Your logs are lying to you

Well, not intentionally.

But when you have hundreds of services writing freeform strings to stdout, the signal gets buried, and you end up debugging the logging system instead of the actual problem.

Every service your team ships generates logs.

The auth service logs token validations.

The payment service logs charge attempts.

The background worker logs job completions.

Your API gateway logs every request in and out.

By the time you have a handful of services in production, you’re looking at millions of log lines a day, and most of them are noise.

The problem isn’t volume, but that the logs were never designed to be queried across a distributed system. They were designed for a world that no longer exists.

What your system is actually generating

Open any application log in production, and you’ll typically see something like this:

2025-03-04T11:22:07.341Z INFO  user session resumed uid=u_9f3c ip=10.0.4.17 region=ap-south-1
2025-03-04T11:22:07.389Z debug fetching portfolio snapshot account=ACC_7821 cache=miss
2025-03-04T11:22:07.901Z WARN  holdings query slow duration_ms=1203 rows=4418 threshold_ms=500
2025-03-04T11:22:08.004Z debug pricing feed stale age_ms=8200 feed=nse-eq fallback=last_close
2025-03-04T11:22:08.109Z INFO  response dispatched status=200 bytes=61340 duration_ms=768
2025-03-04T11:22:08.210Z ERROR ledger reconcile failed account=ACC_7821 reason=checksum_mismatch retries=3
2025-03-04T11:23:08.210Z ERROR Memory pressure critical heap_used=1.93GB heap_limit=2.1GB

That’s six log lines from a single service, generated within seconds, covering four completely different concerns: a slow query, connection exhaustion, a payment retry, and a memory spike. None of them is correlated. There’s no way to tell whether these events are related to the same user request or a cascade of independent failures. And this is just one service.

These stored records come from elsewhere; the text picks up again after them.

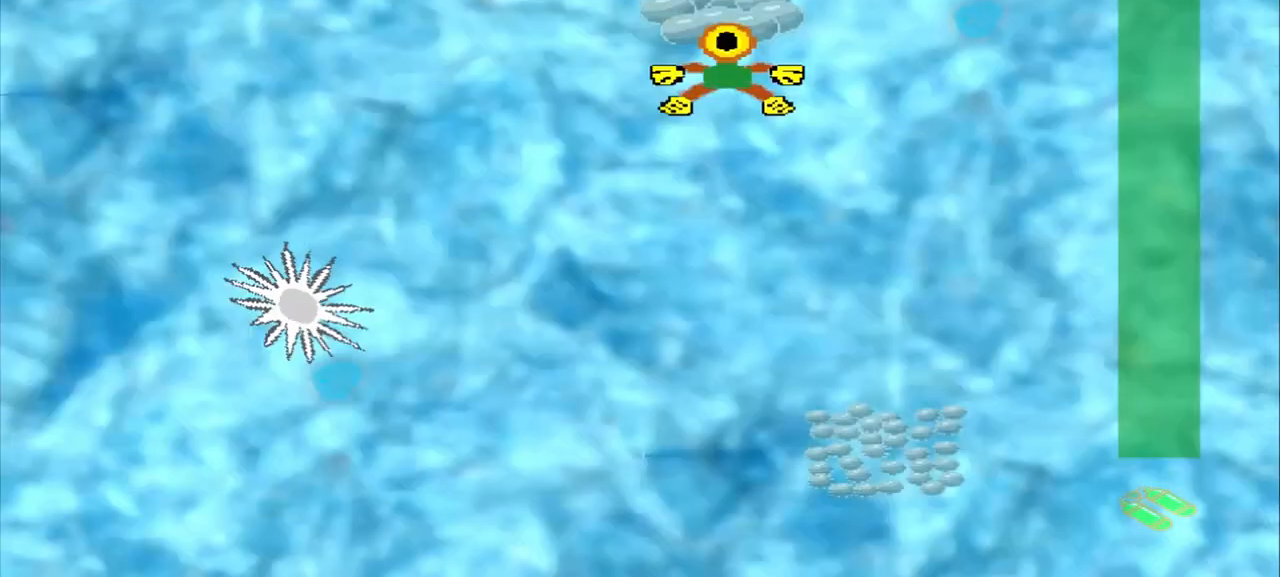
Gameplay with a controller (PlayStation layout); each line is a JSON object with the inputs held at the frame after it. "events" lists button and stick changes between this image and that frame as [ms after this image, input, new state], when the widget could be followed in between. Not read: CROSS L2 L3 R2 R3 right_stick.
{"buttons": [], "left_stick": "down-right", "events": [[167, "left_stick", "down-right"]]}
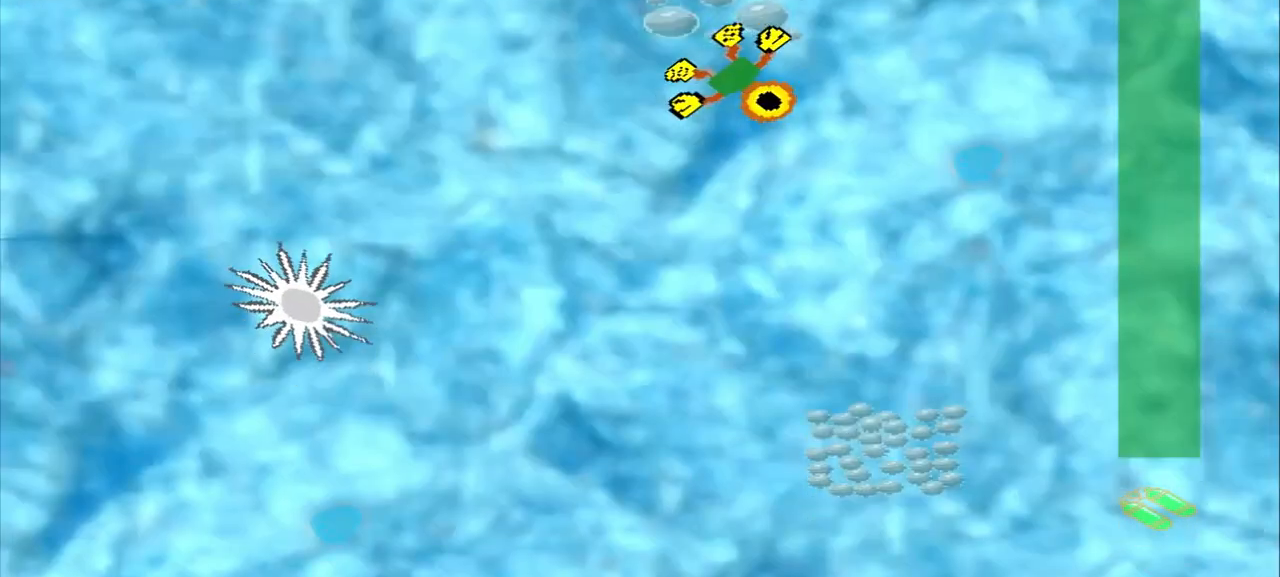
{"buttons": [], "left_stick": "down-right", "events": []}
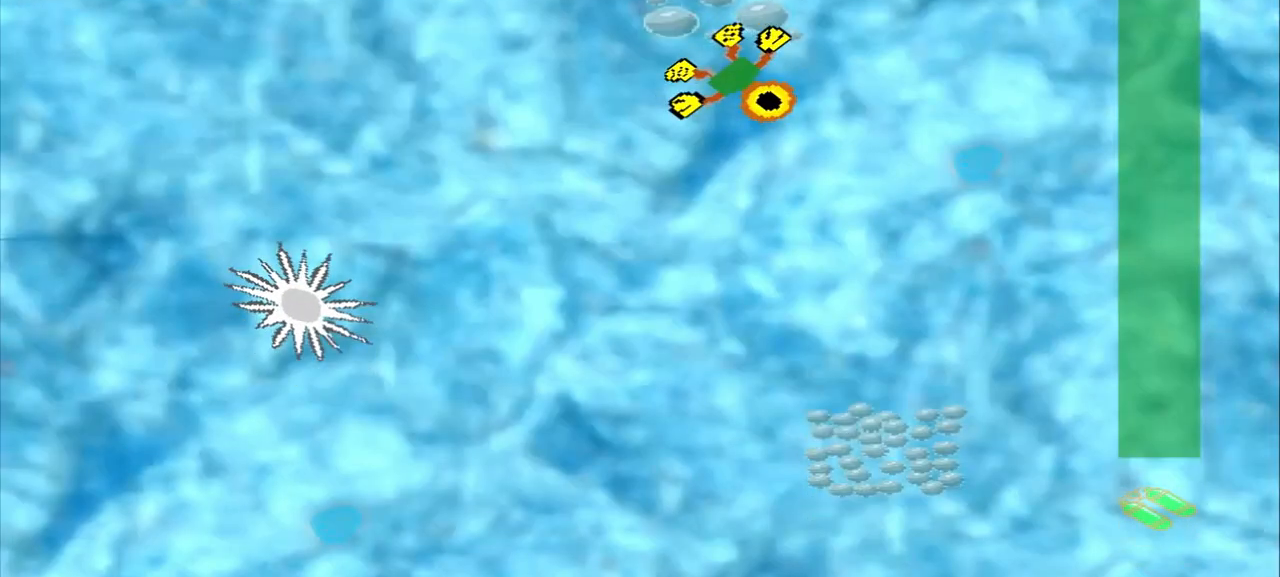
{"buttons": [], "left_stick": "down-right", "events": []}
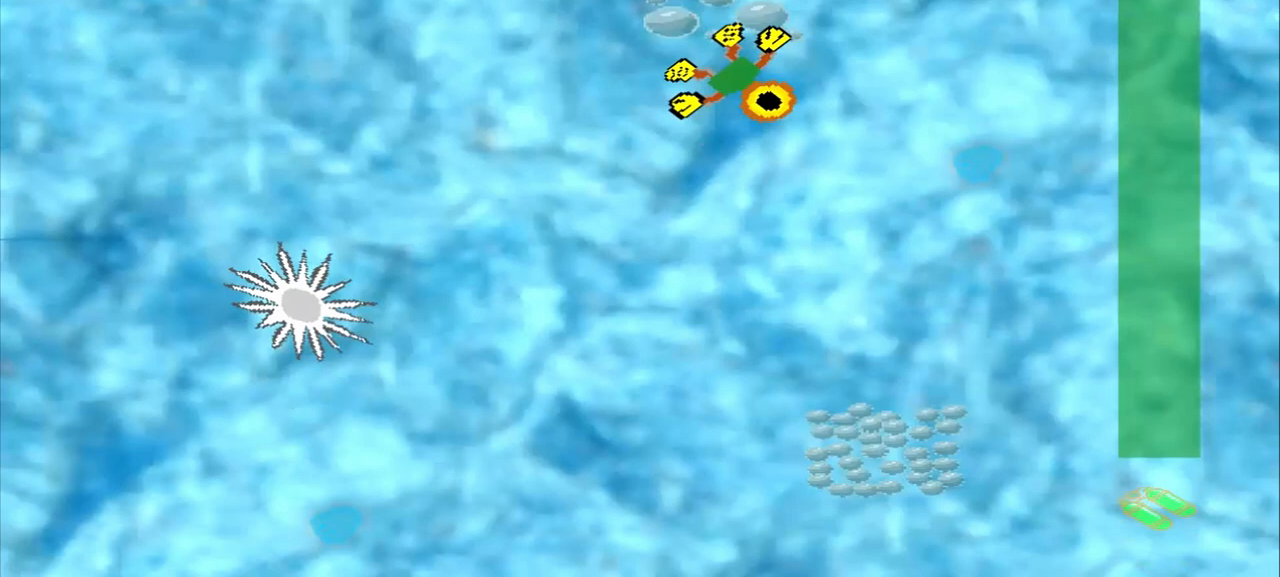
{"buttons": [], "left_stick": "center", "events": [[500, "left_stick", "center"]]}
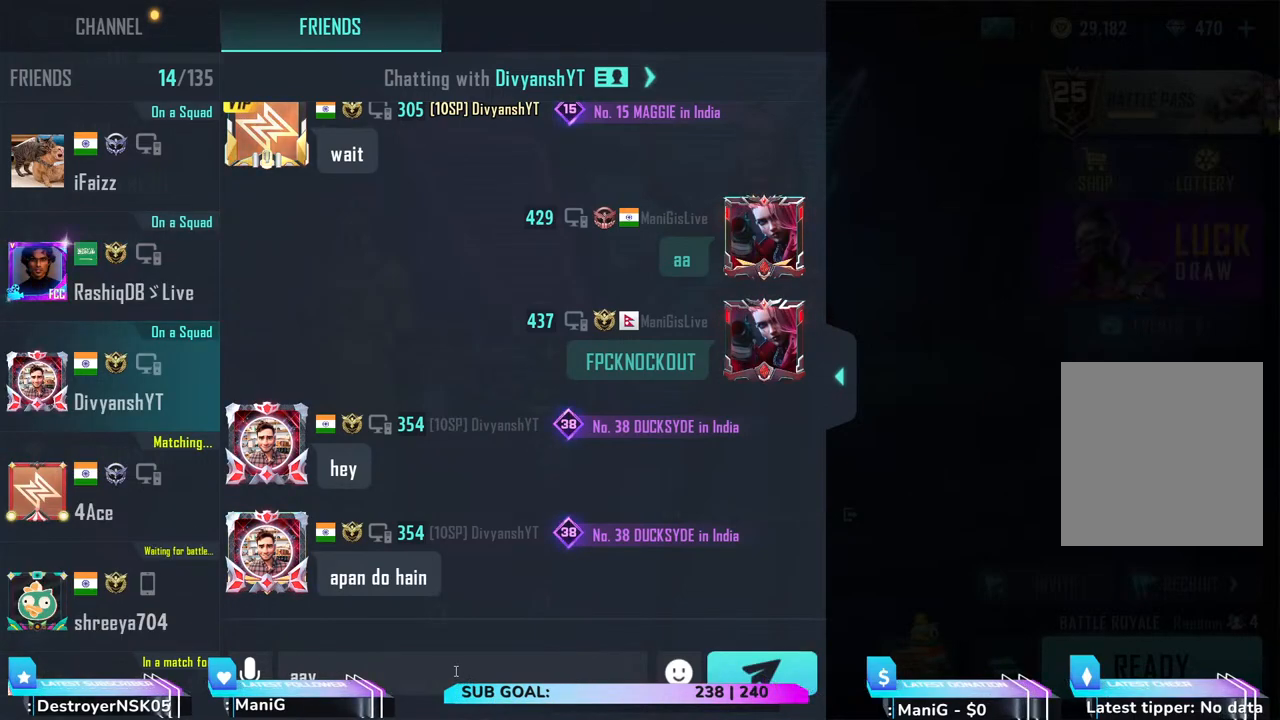
Gameplay with keyboard and mouse; each line is a JSON object with the keys and mouse buttons held at the frame after it. "events" lists presses ("down") and releases ("up") of "1", "2", "3", "4", "5", "a", "alt", "b", "c", "ctrl", "d", "e", "f", "g", "q", "r", "s", "shift", "space", "t", "tab", "v", "w", "x", "z", "mouse_left", "mouse_wheel", "mouse_right" and "mouse_mb4" between this image and that frame as [ms after this image, input, new state], when the widget could be followed in between. "mouse_left", "mouse_wheel", "mouse_right", "mouse_mb4" = the "left", "wheel", "right", "mb4" buttons of the "mouse" list. No other keys are recorded. "wheel" means that the mouse wheel is clicked or scrolled. Not read: mouse_move.
{"keys": [], "mouse": [], "events": []}
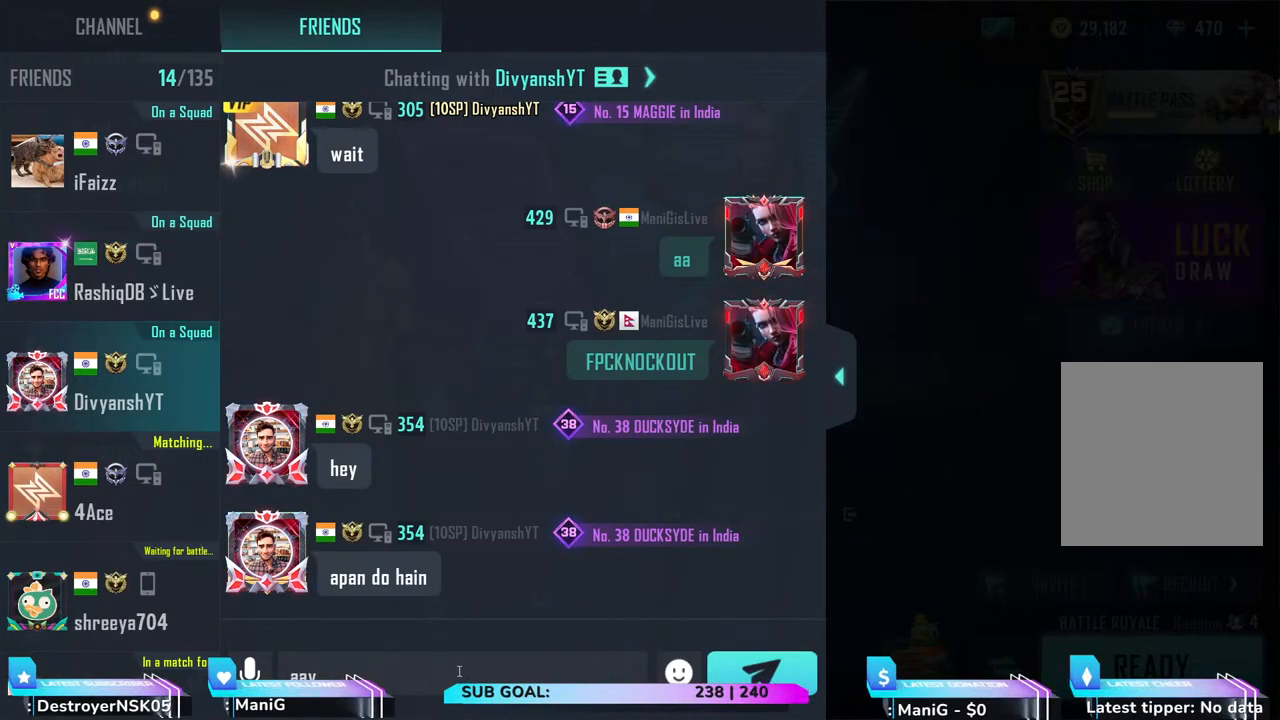
{"keys": [], "mouse": [], "events": []}
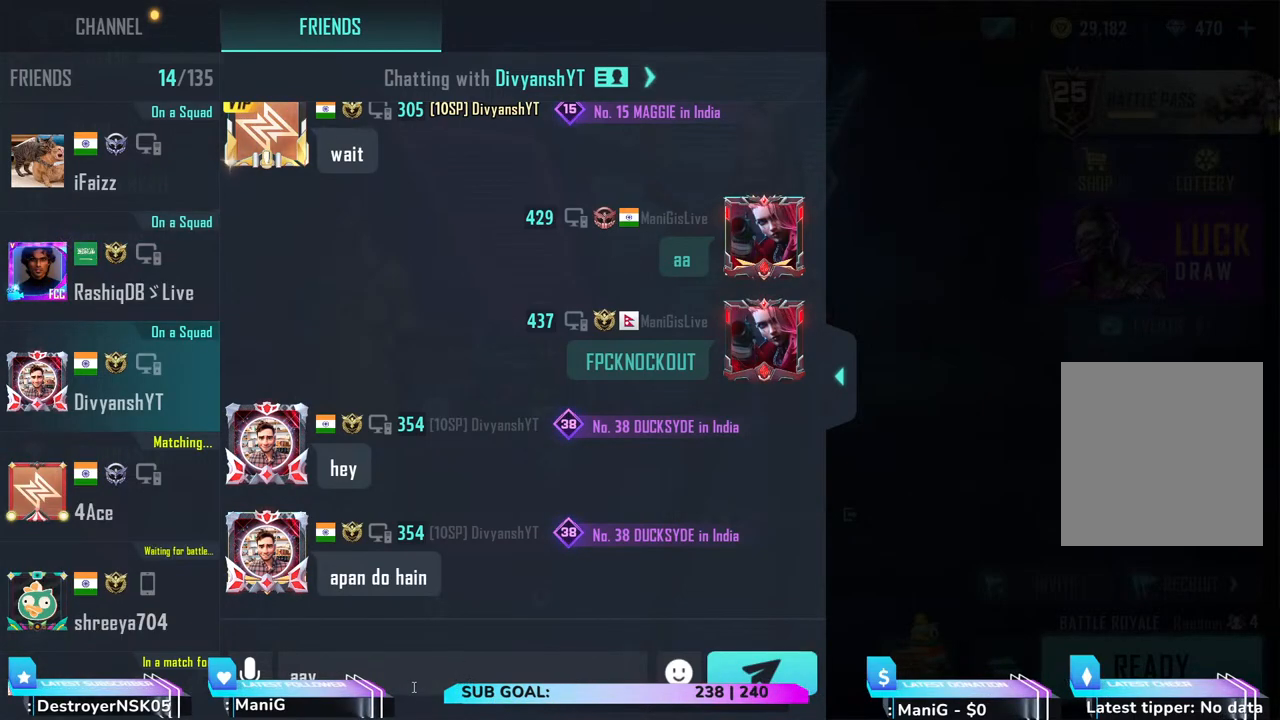
{"keys": [], "mouse": [], "events": [[67, "mouse_left", "down"], [217, "mouse_left", "up"]]}
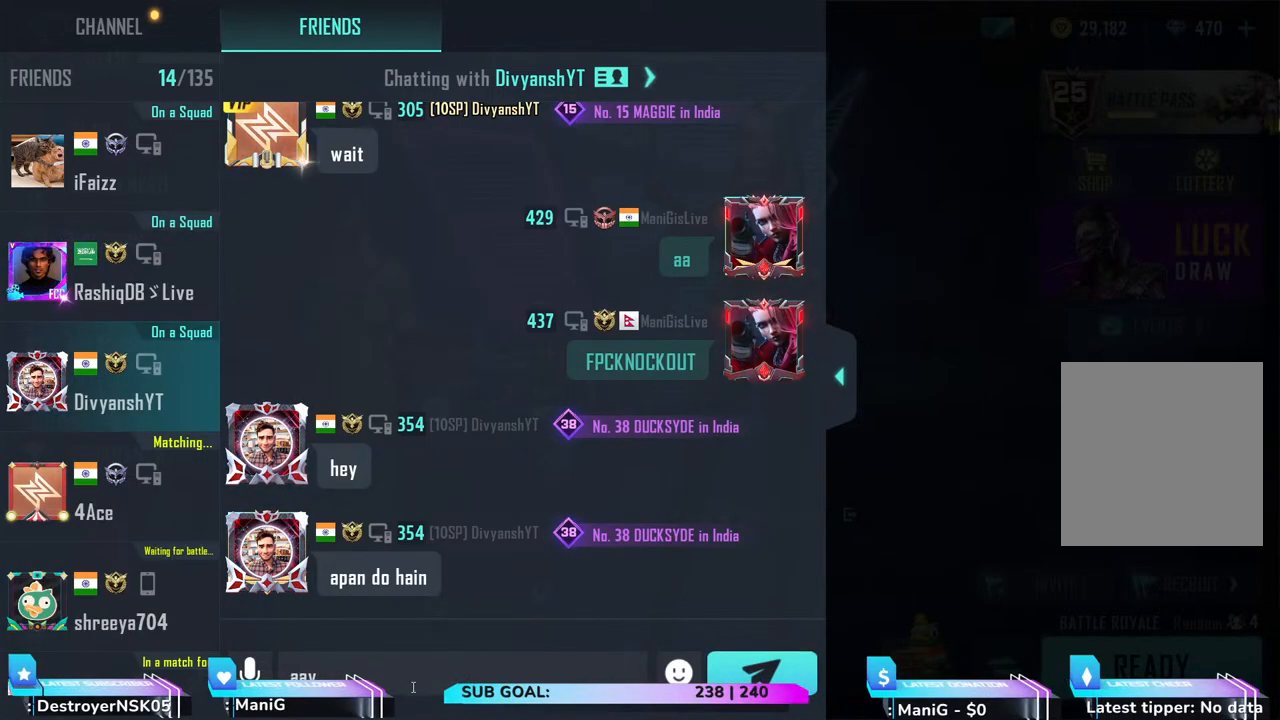
{"keys": [], "mouse": [], "events": []}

Scale that to fifty microservices, each with its own logging style, severity conventions, and field names, some use user_id, others userId, and others uid, and you have a system that generates information without actually communicating it.

The monolith assumption baked into your logs

Logging, as a concept, was originally designed for monolithic applications. When your entire application lived in a single process, a single log file told the whole story. You could scroll through it chronologically and follow a request from entry to exit. The timestamp was enough to correlate events.

Then we broke the monolith. We distributed our systems across tens and then hundreds of microservices, each running multiple instances, each writing to its own log stream. The timestamp stopped being enough. A request that enters your system might touch eight services before it resolves, and the logs from those eight services are sitting in eight different places, written in eight slightly different formats, with no shared identifier tying them together.

When something breaks at 2am, you’re not searching for truth, you’re searching for a needle in eight different haystacks.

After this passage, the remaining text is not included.